What is fraud, and why does data science find it interesting?
Fraud, which the Cambridge Dictionary defines as “the crime of acquiring money by deceiving people,” is as old as humanity itself since fraud can happen whenever two persons exchange commodities or engage in business. Because more and more people are using the internet for banking, shopping, making insurance claims, and other purposes, these companies are becoming targets of fraud on a completely new level. In e-commerce, fraud has grown to be a significant issue, and considerable effort is being put forward to identify and stop it. The methods used to detect fraud in the past have been rule-based. This implies that rigid guidelines must be manually defined in advance to flag a transaction as fraudulent. However, this rigid structure forces the seller’s fraud detection system into a constant arms race with fraudsters looking for ways to get around these restrictions. The contemporary solution is to make use of the enormous amounts of Big Data that can be gathered from past transactions and model it in a way that allows us to detect or foretell fraud in subsequent transactions. The apparent answer to this is Data Science and Machine Learning methods like Deep Neural Networks. I’m going to give an illustration of how data science methods can be used to spot fraud in turnover transactions right now. I will provide some explanations of the underlying workings of fraud analysis that are simple enough for laypeople to understand.
Reduction in dimensions
What machine learning techniques are appropriate for fraud analysis?
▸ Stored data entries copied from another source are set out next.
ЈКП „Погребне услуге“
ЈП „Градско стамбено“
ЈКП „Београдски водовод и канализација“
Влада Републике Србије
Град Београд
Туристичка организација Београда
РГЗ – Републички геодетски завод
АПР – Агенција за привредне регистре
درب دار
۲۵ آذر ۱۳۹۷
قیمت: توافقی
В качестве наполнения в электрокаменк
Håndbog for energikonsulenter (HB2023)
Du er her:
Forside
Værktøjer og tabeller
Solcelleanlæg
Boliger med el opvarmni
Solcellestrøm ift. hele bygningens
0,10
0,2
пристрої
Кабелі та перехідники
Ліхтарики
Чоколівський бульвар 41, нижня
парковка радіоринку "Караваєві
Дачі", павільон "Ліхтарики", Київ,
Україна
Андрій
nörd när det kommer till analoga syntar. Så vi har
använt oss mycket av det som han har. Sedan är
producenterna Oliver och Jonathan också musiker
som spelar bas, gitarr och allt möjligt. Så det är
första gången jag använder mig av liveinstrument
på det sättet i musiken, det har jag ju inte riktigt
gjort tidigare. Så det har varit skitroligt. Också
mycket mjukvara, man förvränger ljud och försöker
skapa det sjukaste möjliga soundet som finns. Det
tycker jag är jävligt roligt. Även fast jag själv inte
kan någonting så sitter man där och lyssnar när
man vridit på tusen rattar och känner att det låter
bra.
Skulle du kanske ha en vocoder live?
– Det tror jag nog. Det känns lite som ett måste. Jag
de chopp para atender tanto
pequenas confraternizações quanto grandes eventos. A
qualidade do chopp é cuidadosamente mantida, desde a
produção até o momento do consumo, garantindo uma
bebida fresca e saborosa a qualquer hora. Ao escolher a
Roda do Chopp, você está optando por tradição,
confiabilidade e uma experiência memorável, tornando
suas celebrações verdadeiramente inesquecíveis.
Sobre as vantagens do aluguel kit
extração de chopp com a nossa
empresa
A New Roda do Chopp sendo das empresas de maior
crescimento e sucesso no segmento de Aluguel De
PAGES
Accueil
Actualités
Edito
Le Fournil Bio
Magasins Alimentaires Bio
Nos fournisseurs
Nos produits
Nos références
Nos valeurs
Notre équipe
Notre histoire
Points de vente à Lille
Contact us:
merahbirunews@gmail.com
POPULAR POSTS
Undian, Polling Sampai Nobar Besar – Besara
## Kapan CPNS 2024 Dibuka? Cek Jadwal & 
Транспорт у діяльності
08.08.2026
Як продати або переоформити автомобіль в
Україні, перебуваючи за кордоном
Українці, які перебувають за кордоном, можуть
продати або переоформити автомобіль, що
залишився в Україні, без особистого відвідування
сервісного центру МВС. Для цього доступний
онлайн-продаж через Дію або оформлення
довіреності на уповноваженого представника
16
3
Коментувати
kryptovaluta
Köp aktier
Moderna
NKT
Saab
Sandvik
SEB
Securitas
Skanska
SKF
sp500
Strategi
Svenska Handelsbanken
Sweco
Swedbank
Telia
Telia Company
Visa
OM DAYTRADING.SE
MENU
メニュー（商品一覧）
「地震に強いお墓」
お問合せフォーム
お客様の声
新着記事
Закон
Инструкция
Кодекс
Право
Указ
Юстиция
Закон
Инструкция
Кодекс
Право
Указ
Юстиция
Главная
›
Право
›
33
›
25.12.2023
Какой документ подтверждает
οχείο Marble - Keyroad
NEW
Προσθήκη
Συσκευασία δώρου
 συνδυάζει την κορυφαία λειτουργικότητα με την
The field of machine learning is vast. It includes a broad range of methods and algorithms for classification, regression, clustering, and anomaly detection. For supervised and unsupervised learning, there are two basic kinds of algorithms that can be separated.
- Supervised learning: is employed to forecast either the values of a response variable or the labels of a collection of predefined categories (classification tasks).
- Unsupervised learning is used to find clusters or outliers/anomalies in data sets; it doesn’t require pre-defined labels or response variables.
Detecting anomalies with deep learning Autoencoders
Both supervised and unsupervised learning tasks use neural networks. In unsupervised learning, autoencoder neural networks are used to detect anomalies; they employ backpropagation to develop an approximate identity function, where the output values equal the input.
Autoencoders are used to pre-train supervised models
Pre-training supervised learning models can also be done using autoencoder models. Another deep neural network was trained on a different training set using the weights from the autoencoder model for model fitting. This deep neural network was trained to classify the response variable “Class” (fraud = 1, regular = 0).